Of those shoppers, a third would be prepared to pay 1% to 4% more and a fifth would pay as much as 5% more for better packaging.
Granted, what consumers say they will do and what they are actually prepared to do can be two very different things, but the direction of travel is clear.
One development which will unquestionably accelerate the levels of engagement that local retailers have with sustainability issues is the much-delayed introduction of a Deposit Return Scheme (DRS) in August next year.
The heavily debated handling fee that retailers will receive for taking drinks containers back from shoppers has now been announced, meaning in theory that the industry can now start gearing up for DRS in earnest.
Mark Brill is UK & Ireland VP Sales and Marketing for reverse vending machine (RVM) manufacturer TOMRA. He told SLR: “At heart, the DRS aims to increase high quality recycling and reduce littering of drinks containers in Scotland.
“Shoppers will pay a 20p deposit on top of the price of eligible single use drinks containers. Shoppers will then receive this deposit back when they return their containers for recycling. Eligible drinks are set to include soft drinks and alcoholic beverages, including PET bottles, cans, and glass bottles ranging from 50ml to three litres.
“Scotland’s scheme will be a ‘return to retail’ scheme, which means that retailers will collect the bottles and cans back from consumers. As well as doing their bit for the environment, retailers will receive a handling fee for every eligible container that they take back.”

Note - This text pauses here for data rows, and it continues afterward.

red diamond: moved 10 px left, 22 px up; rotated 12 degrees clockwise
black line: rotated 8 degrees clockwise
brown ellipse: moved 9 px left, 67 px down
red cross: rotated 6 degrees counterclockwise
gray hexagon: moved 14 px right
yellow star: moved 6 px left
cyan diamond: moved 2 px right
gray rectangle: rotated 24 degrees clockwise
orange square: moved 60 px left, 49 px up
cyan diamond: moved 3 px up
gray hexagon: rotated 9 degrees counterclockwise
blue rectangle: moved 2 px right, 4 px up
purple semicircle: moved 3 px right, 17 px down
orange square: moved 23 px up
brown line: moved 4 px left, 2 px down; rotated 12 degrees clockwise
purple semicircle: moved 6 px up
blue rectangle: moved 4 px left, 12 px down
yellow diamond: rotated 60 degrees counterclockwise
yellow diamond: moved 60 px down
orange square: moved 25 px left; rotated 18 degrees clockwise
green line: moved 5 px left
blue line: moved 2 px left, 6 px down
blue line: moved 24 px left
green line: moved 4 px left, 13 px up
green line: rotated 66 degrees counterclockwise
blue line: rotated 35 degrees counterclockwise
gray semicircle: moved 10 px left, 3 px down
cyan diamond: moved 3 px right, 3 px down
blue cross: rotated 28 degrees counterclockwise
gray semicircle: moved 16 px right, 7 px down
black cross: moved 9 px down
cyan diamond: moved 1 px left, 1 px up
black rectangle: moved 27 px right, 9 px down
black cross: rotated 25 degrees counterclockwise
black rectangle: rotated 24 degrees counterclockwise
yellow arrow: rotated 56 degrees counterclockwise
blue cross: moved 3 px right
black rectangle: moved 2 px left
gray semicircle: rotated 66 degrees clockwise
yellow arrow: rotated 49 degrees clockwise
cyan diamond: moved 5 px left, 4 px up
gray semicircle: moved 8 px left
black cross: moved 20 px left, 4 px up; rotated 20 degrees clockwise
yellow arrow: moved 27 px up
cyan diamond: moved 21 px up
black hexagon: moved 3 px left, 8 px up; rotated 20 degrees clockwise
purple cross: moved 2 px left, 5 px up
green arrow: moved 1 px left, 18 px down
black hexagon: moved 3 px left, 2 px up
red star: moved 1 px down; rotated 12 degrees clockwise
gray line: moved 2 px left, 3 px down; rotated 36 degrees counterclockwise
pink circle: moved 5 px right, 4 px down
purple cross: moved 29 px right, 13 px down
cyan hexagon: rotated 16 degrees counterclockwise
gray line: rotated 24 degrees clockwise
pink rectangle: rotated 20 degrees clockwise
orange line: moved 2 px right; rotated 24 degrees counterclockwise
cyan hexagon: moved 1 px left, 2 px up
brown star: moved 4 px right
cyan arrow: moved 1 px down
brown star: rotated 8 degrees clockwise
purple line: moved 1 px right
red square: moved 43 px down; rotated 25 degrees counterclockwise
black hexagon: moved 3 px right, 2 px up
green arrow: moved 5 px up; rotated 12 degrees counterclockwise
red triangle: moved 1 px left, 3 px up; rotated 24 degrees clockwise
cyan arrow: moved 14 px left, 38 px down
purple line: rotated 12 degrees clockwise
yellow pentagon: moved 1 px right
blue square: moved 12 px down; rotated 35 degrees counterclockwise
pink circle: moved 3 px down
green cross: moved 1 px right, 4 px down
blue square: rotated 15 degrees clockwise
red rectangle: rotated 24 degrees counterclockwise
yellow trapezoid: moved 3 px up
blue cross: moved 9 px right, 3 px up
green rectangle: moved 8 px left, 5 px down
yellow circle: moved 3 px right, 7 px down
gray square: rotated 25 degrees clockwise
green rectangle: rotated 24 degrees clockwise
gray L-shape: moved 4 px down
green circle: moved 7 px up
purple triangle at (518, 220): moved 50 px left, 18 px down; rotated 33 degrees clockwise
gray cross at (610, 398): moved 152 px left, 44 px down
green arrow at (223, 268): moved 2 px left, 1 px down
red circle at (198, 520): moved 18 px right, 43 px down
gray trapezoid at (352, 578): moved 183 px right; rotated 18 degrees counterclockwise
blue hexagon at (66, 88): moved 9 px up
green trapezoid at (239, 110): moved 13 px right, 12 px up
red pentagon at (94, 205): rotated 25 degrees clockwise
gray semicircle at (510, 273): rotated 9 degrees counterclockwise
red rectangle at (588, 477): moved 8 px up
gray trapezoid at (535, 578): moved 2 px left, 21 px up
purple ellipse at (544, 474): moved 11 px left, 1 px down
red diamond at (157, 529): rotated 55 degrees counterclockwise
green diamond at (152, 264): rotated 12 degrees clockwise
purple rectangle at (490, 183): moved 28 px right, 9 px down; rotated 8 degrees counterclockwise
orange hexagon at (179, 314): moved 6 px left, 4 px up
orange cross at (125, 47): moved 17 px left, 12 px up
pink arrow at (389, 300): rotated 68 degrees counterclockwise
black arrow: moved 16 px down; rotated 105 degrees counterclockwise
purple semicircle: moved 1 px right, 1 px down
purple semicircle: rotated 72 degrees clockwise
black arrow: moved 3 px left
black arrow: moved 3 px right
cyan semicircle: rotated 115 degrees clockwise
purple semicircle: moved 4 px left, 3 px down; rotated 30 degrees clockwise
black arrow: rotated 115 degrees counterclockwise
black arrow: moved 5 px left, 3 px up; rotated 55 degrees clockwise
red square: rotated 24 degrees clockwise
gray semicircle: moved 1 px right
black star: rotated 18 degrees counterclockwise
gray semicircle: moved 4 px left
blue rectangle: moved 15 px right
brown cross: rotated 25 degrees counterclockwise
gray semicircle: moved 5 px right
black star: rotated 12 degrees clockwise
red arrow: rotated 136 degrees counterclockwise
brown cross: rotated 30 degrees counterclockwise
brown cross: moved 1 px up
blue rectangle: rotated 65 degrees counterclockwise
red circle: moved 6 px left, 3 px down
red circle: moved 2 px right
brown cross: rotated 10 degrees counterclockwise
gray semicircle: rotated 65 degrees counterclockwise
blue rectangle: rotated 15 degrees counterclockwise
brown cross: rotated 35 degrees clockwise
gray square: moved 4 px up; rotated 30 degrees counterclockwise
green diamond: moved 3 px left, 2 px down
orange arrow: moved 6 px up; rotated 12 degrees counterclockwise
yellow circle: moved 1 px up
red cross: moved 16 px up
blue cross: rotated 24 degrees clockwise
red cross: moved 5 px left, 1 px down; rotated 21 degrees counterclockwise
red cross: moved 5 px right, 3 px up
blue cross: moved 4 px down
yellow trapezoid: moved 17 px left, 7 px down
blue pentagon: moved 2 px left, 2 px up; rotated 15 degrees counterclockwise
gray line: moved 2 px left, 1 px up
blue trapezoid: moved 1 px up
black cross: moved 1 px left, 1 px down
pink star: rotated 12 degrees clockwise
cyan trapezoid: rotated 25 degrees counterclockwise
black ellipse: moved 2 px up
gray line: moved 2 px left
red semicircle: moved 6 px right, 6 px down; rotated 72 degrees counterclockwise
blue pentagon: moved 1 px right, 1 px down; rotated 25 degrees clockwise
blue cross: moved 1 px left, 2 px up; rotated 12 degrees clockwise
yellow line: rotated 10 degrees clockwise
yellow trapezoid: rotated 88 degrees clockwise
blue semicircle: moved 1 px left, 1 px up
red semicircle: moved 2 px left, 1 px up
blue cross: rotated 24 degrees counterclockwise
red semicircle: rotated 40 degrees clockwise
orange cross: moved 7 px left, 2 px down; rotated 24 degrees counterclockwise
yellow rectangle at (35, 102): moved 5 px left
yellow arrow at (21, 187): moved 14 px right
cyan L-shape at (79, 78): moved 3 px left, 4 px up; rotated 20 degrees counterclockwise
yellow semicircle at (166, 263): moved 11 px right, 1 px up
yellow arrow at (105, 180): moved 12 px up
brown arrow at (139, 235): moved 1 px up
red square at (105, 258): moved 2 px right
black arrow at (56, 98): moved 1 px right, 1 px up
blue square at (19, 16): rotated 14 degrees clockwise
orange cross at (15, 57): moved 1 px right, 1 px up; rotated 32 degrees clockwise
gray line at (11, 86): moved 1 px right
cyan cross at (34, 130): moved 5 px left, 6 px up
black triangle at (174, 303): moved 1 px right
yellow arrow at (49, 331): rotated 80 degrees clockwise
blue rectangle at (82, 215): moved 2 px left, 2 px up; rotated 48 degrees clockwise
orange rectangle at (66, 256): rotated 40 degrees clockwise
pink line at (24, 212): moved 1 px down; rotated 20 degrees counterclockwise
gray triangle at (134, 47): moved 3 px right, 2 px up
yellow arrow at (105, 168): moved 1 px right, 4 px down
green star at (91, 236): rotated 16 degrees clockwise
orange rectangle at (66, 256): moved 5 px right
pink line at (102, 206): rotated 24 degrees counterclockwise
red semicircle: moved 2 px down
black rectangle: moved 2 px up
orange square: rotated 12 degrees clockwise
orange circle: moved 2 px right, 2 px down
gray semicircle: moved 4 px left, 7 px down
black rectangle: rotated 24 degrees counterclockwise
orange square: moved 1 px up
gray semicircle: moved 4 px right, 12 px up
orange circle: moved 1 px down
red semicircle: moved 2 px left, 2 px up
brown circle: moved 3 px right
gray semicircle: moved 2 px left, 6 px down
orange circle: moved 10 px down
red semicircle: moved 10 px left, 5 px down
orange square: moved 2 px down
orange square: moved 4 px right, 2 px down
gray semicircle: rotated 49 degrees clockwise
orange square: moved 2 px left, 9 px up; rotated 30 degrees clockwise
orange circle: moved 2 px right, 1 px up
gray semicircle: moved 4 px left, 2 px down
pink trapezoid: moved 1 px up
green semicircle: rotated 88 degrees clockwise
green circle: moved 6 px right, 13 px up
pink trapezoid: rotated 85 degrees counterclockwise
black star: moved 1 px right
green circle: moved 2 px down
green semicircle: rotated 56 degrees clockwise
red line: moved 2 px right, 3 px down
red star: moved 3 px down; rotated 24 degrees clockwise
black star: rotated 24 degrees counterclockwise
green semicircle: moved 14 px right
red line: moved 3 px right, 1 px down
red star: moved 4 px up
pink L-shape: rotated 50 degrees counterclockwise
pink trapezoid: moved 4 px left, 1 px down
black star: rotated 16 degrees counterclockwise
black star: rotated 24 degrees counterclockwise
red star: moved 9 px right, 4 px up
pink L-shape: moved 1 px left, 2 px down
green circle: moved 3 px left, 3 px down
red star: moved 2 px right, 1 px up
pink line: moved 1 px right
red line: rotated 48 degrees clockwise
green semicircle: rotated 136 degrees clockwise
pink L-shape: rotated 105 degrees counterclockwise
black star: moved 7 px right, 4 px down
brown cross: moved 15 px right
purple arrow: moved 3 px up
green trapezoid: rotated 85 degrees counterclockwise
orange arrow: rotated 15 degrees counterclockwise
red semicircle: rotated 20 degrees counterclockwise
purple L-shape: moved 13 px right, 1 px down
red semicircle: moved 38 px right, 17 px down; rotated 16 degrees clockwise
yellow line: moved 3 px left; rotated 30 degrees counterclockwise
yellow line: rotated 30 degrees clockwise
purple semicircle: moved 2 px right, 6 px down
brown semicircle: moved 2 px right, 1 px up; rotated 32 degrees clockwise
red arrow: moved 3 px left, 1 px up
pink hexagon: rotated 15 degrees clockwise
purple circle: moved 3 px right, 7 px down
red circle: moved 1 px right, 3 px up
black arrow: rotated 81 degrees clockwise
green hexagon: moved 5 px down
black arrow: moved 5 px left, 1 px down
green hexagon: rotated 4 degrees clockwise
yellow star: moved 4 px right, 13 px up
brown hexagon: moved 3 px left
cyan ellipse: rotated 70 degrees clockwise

That handling fee has been set at 3.55p for the first 8,000 items each week with an extra 1.5p for each additional item. This only applies to retailers using an RVM. Retailers choosing to handle returns manually will receive 2.69p per eligible container.
Now that we’re off and running, what do retailers need to do to prepare? “The best way to prepare is to get familiar with the scheme and how it will work,” advises Brill. “Visit the Circularity Scotland website (circularityscotland.com) for full information and FAQs. We would also recommend sharing knowledge amongst other retailers, especially those retailers who have run in-store trials.
“Retailers can also engage in broader discussions around DRS via the Scottish Grocers’ Federation who are representing convenience stores throughout the process.”
As part of these preparations, a key decision for retailers is whether to use an RVM or accept containers back manually.
Broadly speaking, retailers who sell over 2,000 beverage containers a week should consider investing in an RVM from the beginning of the scheme. Manual handling is fraught with real-world challenges for in-store staff and customers.
“Retailers who want to give customers a great recycling experience in their store and avoid manual handling for store staff should also explore automating, since it is typically quicker and more efficient to return bottles at a reverse vending machine,” says Brill.
RVMs, of course, take up valuable space but there are some small footprint options available these days.
TOMRA, for example, has developed a new compact RVM especially for retailers in Scotland. Called the ‘TOMRA M1’ and less than 0.6sq m, it still accepts all three materials included in the scheme.
Now is the time
With DRS finally looming and sustainability more important to more people than ever, now is the time to take a fresh look at how your store can embrace the environmental challenges we face and lead from the front for the benefit of everyone in the communities we serve.